Directions for this task
Scan the records below for the string "выбор" and return every line where it appears.

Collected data

- Opening Delimiter -

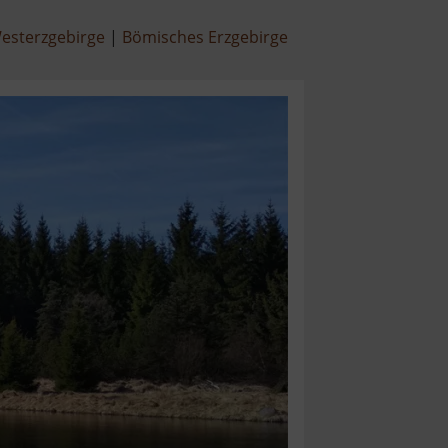
esterzgebirge
Bömisches Erzgebirge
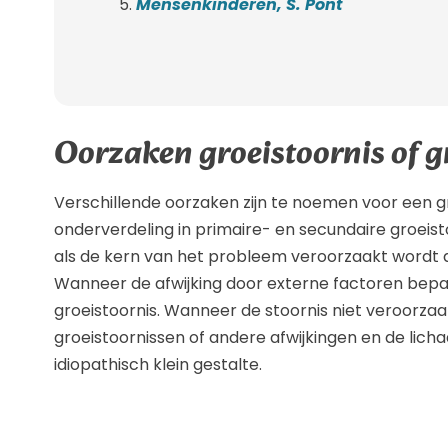
Mensenkinderen, S. Pont
Oorzaken groeistoornis of 
Verschillende oorzaken zijn te noemen voor een 
onderverdeling in primaire- en secundaire groeist
als de kern van het probleem veroorzaakt wordt d
Wanneer de afwijking door externe factoren bep
groeistoornis. Wanneer de stoornis niet veroorza
groeistoornissen of andere afwijkingen en de lic
idiopathisch klein gestalte.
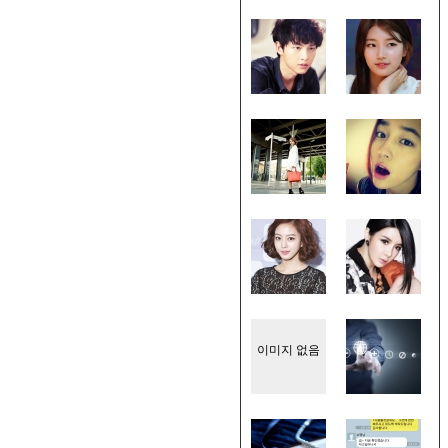
이미지 없음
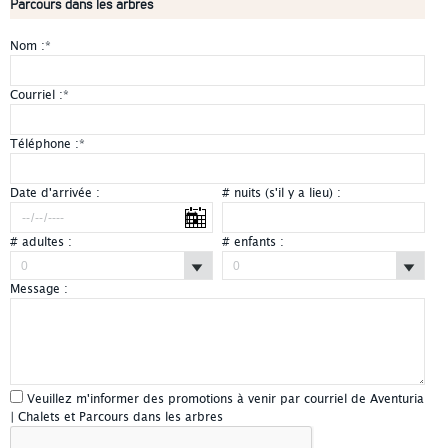
Parcours dans les arbres
Nom :
*
Courriel :
*
Téléphone :
*
Date d'arrivée :
# nuits (s'il y a lieu) :
# adultes :
# enfants :
Message :
Veuillez m'informer des promotions à venir par courriel de Aventuria
| Chalets et Parcours dans les arbres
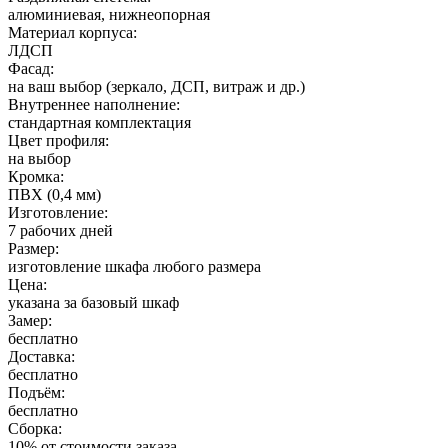
алюминиевая, нижнеопорная
Материал корпуса:
ЛДСП
Фасад:
на ваш выбор (зеркало, ДСП, витраж и др.)
Внутреннее наполнение:
стандартная комплектация
Цвет профиля:
на выбор
Кромка:
ПВХ (0,4 мм)
Изготовление:
7 рабочих дней
Размер:
изготовление шкафа любого размера
Цена:
указана за базовый шкаф
Замер:
бесплатно
Доставка:
бесплатно
Подъём:
бесплатно
Сборка:
10% от стоимости заказа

- Closing Delimiter -

Output for this exercise
на ваш выбор (зеркало, ДСП, витраж и др.)
на выбор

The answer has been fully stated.